Jang Dae-Hyun, Chae Hyojin, Kim Myungshin
Department of Rehabilitation, Incheon St. Mary's Hospital, The Catholic University of Korea, Seoul, Korea.
Department of Laboratory Medicine, College of Medicine, The Catholic University of Korea, Seoul, Korea.
Am J Med Genet A. 2015 Sep;167A(9):2213-8. doi: 10.1002/ajmg.a.37119. Epub 2015 Apr 21.
We describe the fourth reported case of a de novo 2q33.3-q34 interstitial deletion and review the literature in attempt to identify relevant candidate genes. A 15-month-old female patient presented for evaluation with poor eye contact and developmental delay. She had microcephaly and mild dysmorphic features, such as downslanting palpebral fissures, high forehead, small mouth, high palate, and general hypotonia. At 30 months of age, she was referred to the genetic clinic for an evaluation of persistent developmental delay, autistic traits, and Rett-like features, including bruxism and repetitive movement of the left hand. Chromosome analysis revealed 46,XX at the 550 band level. No abnormalities were found on analysis of MECP2 gene for Rett syndrome and a DNA methylation test for Prader-Willi syndrome. An array comparative genomic hybridization analysis revealed a de novo 2q33.3-q34 heterozygous deletion (206,048,173-211,980,867). The deletion was estimated to be 5.9 Mb in size and contained 34 known genes. Candidate genes were identified as NRP2, ADAM23, KLF7, CREB1, MAP2, UNC80, and LANCL1 for the 2q33.3-q34 interstitial deletion.

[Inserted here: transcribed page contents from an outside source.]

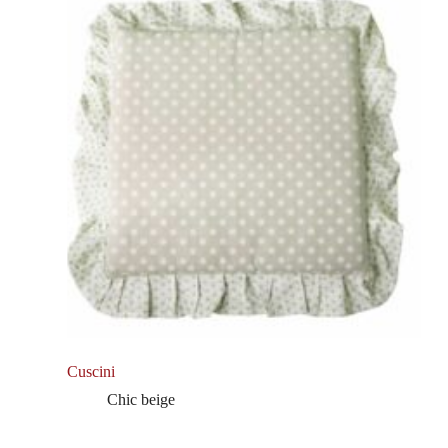
Cuscini
Chic beige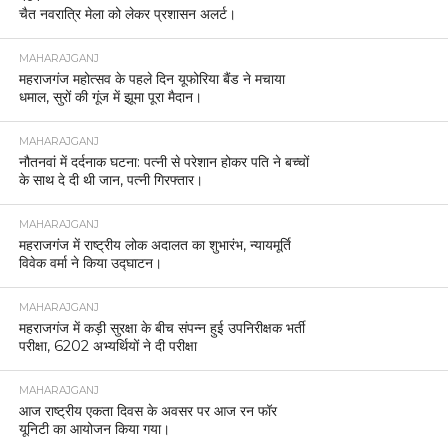
चैत नवरात्रि मेला को लेकर प्रशासन अलर्ट।
MAHARAJGANJ
महराजगंज महोत्सव के पहले दिन यूफोरिया बैंड ने मचाया
धमाल, सुरों की गूंज में झूमा पूरा मैदान।
MAHARAJGANJ
नौतनवां में दर्दनाक घटना: पत्नी से परेशान होकर पति ने बच्चों
के साथ दे दी थी जान, पत्नी गिरफ्तार।
MAHARAJGANJ
महराजगंज में राष्ट्रीय लोक अदालत का शुभारंभ, न्यायमूर्ति
विवेक वर्मा ने किया उद्घाटन।
MAHARAJGANJ
महराजगंज में कड़ी सुरक्षा के बीच संपन्न हुई उपनिरीक्षक भर्ती
परीक्षा, 6202 अभ्यर्थियों ने दी परीक्षा
MAHARAJGANJ
आज राष्ट्रीय एकता दिवस के अवसर पर आज रन फॉर
यूनिटी का आयोजन किया गया।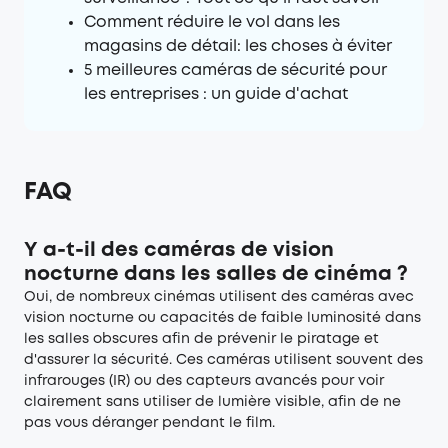
Comment réduire le vol dans les
magasins de détail: les choses à éviter
5 meilleures caméras de sécurité pour
les entreprises : un guide d'achat
FAQ
Y a-t-il des caméras de vision
nocturne dans les salles de cinéma ?
Oui, de nombreux cinémas utilisent des caméras avec
vision nocturne ou capacités de faible luminosité dans
les salles obscures afin de prévenir le piratage et
d'assurer la sécurité. Ces caméras utilisent souvent des
infrarouges (IR) ou des capteurs avancés pour voir
clairement sans utiliser de lumière visible, afin de ne
pas vous déranger pendant le film.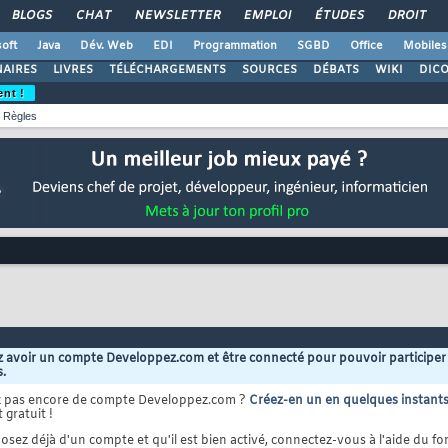
BLOGS
CHAT
NEWSLETTER
EMPLOI
ÉTUDES
DROIT
oft
Java
Dév. Web
EDI
Programmation
SGBD
Office
Mobiles
AIRES
LIVRES
TÉLÉCHARGEMENTS
SOURCES
DÉBATS
WIKI
DIC
ent !
Règles
 avoir un compte Developpez.com et être connecté pour pouvoir participer
s.
z pas encore de compte Developpez.com ?
Créez-en un en quelques instant
 gratuit !
osez déjà d'un compte et qu'il est bien activé, connectez-vous à l'aide du for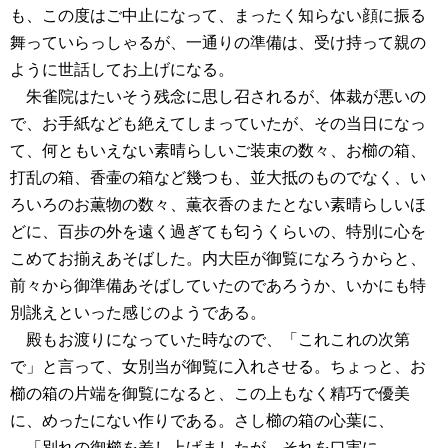
も、この度はご中止になって、まったく知らない顔に振る
舞っていらっしゃるが、一通りの準備は、受け持って親の
ように世話してお上げになる。
朱雀院はたいそう残念に思し召されるが、体裁が悪いの
で、お手紙なども絶えてしまっていたが、その当日になっ
て、何ともいえない素晴らしいご装束の数々、お櫛の箱、
打乱の箱、香壷の箱など幾つも、並大抵のものでなく、い
ろいろのお薫物の数々、薫衣香のまたとない素晴らしいほ
どに、百歩の外を遠く過ぎても匂うくらいの、特別に心を
こめてお揃えあそばした。内大臣が御覧になろうからと、
前々から御準備あそばしていたのであろうか、いかにも特
別誂えといった感じのようである。
殿もお渡りになっていた時なので、「これこれの次第
で」と言って、女別当が御覧に入れさせる。ちょっと、お
櫛の箱の片端を御覧になると、この上もなく精巧で優美
に、めったにない作りである。さし櫛の箱の心葉に、
「別れの御櫛を差し上げましたが、それを口実に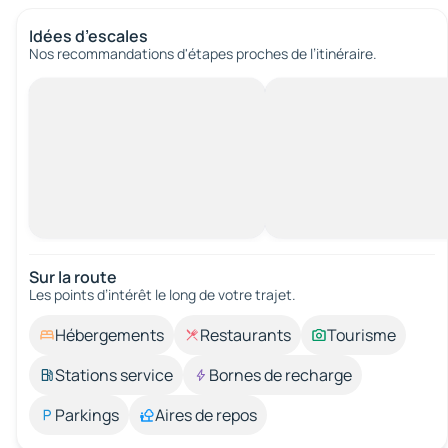
Idées d’escales
Nos recommandations d'étapes proches de l’itinéraire.
Sur la route
Les points d’intérêt le long de votre trajet.
Hébergements
Restaurants
Tourisme
Stations service
Bornes de recharge
Parkings
Aires de repos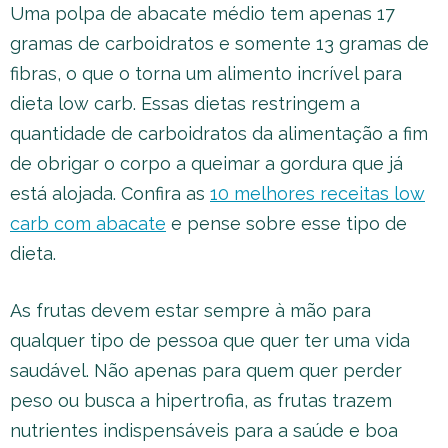
Uma polpa de abacate médio tem apenas 17
gramas de carboidratos e somente 13 gramas de
fibras, o que o torna um alimento incrível para
dieta low carb. Essas dietas restringem a
quantidade de carboidratos da alimentação a fim
de obrigar o corpo a queimar a gordura que já
está alojada. Confira as
10 melhores receitas low
carb com abacate
e pense sobre esse tipo de
dieta.
As frutas devem estar sempre à mão para
qualquer tipo de pessoa que quer ter uma vida
saudável. Não apenas para quem quer perder
peso ou busca a hipertrofia, as frutas trazem
nutrientes indispensáveis para a saúde e boa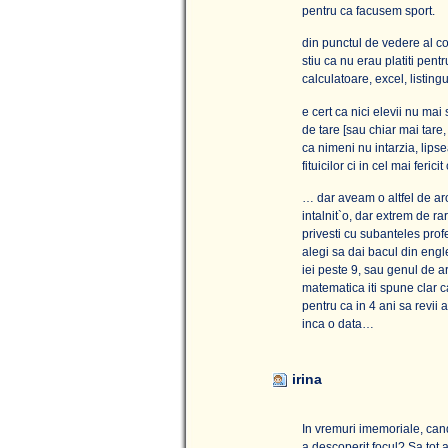
pentru ca facusem sport.
din punctul de vedere al co
stiu ca nu erau platiti pen
calculatoare, excel, listingu
e cert ca nici elevii nu mai s
de tare [sau chiar mai tare,
ca nimeni nu intarzia, lips
fituicilor ci in cel mai fer
… dar aveam o altfel de ar
intalnit`o, dar extrem de ra
privesti cu subanteles pro
alegi sa dai bacul din engl
iei peste 9, sau genul de 
matematica iti spune clar c
pentru ca in 4 ani sa revii 
inca o data…
irina
In vremuri imemoriale, cand
a descoperit focul? Sa tot 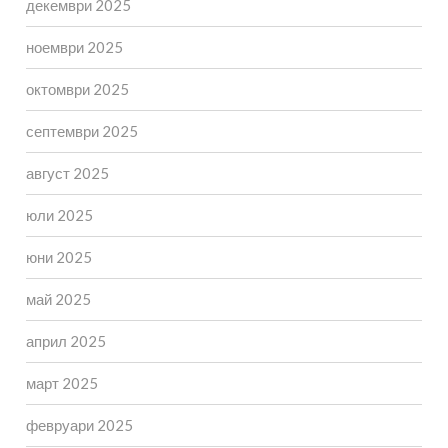
декември 2025
ноември 2025
октомври 2025
септември 2025
август 2025
юли 2025
юни 2025
май 2025
април 2025
март 2025
февруари 2025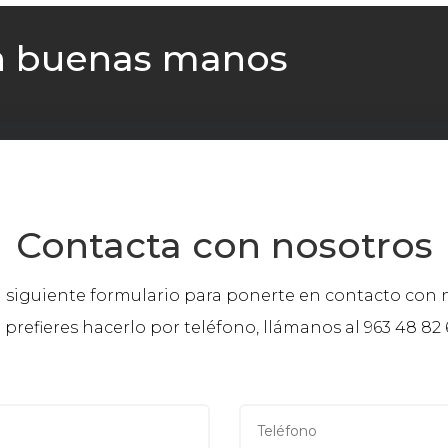
en buenas manos
Contacta con nosotros
el siguiente formulario para ponerte en contacto con 
i prefieres hacerlo por teléfono, llámanos al
963 48 82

我们描述了第四例新发现的2q33.3-q34间质性缺失病例,并回顾了相关文献以试图确定相关候选基因。一名15个月大的女性患者因眼神交流差和发育迟缓前来评估。她有小头畸形和轻度畸形特征,如下斜睑裂、高额、小嘴、高腭和全身肌张力减退。30个月大时,她被转诊至遗传门诊,以评估持续性发育迟缓、自闭症特征和类瑞特综合征特征,包括磨牙症和左手重复性动作。染色体分析在550条带水平显示为46,XX。对瑞特综合征的MECP2基因分析和普拉德-威利综合征的DNA甲基化检测均未发现异常。阵列比较基因组杂交分析显示存在新的2q33.3-q34杂合缺失(206,048,173-211,980,867)。该缺失估计大小为5.9 Mb,包含34个已知基因。对于2q33.3-q34间质性缺失,候选基因被确定为NRP2、ADAM23、KLF7、CREB1、MAP2、UNC80和LANCL1。